Doesn’t it already feel like 84th January? This month is renowned as the bleakest and longest of them all. Experts have given today the gloomy title, Blue Monday, due to the combination of post-Christmas blues, rubbish weather and the fact payday feels like six million years away.
However, beating ourselves up over the fact we ate too many Quality Street and whinging we’re skint puts us to shame when you think of all the folk who are worse off. Imagine starting 2019 knowing you have cancer? Luckily, for thousands of families across the North East who are facing the most difficult time of their lives, Maggie’s Newcastle is a special place where they can relax, meet friends and get valuable support – be that emotional, medical or financial.
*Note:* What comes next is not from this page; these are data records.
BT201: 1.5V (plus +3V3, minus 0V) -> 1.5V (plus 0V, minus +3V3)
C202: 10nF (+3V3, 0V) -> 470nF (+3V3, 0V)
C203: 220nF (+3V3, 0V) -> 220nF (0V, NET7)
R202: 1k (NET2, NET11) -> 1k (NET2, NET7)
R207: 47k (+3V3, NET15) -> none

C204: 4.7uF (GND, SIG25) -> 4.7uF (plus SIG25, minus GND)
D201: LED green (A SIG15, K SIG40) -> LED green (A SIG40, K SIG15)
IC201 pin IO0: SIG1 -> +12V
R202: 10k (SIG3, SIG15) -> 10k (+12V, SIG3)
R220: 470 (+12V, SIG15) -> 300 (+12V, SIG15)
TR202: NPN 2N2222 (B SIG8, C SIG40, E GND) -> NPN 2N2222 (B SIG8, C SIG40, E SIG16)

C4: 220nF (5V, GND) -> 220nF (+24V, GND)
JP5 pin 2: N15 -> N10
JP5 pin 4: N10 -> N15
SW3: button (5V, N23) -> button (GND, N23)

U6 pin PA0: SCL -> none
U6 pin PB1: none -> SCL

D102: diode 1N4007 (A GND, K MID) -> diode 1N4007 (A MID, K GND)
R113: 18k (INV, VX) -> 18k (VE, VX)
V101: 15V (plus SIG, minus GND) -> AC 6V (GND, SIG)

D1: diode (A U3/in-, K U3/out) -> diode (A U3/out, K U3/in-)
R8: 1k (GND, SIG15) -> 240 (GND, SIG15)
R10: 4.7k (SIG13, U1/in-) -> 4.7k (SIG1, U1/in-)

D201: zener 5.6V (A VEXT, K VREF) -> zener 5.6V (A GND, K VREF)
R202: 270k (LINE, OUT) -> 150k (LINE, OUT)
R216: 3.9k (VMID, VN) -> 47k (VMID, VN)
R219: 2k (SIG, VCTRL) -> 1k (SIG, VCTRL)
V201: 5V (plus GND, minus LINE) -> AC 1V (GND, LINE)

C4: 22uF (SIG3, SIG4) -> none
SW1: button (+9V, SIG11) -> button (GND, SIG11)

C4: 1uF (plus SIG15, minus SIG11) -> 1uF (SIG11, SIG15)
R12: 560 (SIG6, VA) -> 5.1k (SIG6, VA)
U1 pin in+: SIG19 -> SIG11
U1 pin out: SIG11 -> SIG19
You’d be mistaken though if you think it’s a sad place. Far from it. Maggie’s is a home from home with an atmosphere that’s ‘more coffee morning than cancer ward’. Described as a ‘happy place’, it’s filled with love and hope.
And if you’re wondering where the name comes from, the centres are named after Maggie Keswick Jencks who lived with advanced cancer for two years. During that time, she used her knowledge and experience to create a blueprint for a new type of care. The centres are built around her belief that people “shouldn’t lose the joy of living in the fear of dying”.
In an attempt to spread a little joy on statistically the most depressing day of the year, we’d like to celebrate the fact that Maggie’s makes a hard time that bit easier to get through. So today, we’re highlighting the fantastic work done by Maggie’s centres up and down the country.
Without the amazing generosity of the general public, Maggie’s, which relies entirely on charitable funding, simply couldn’t exist. Please take a moment to watch the video or find out how you can help. You can also make money for Maggie’s simply by booking a holiday – read more at Charity Escapes.
Keep an eye on @DrummondCentral on Twitter – we’ll be tweeting out more about Maggie’s throughout today.
Finally, I’m going to leave you with this thought:
The day before Maggie Keswick Jencks died in June 1995, she sat in her garden, face to the sun and said: “Aren’t we lucky?”
We really are lucky. A few pounds heavier and struggling to stay off the vino maybe, but lucky all the same.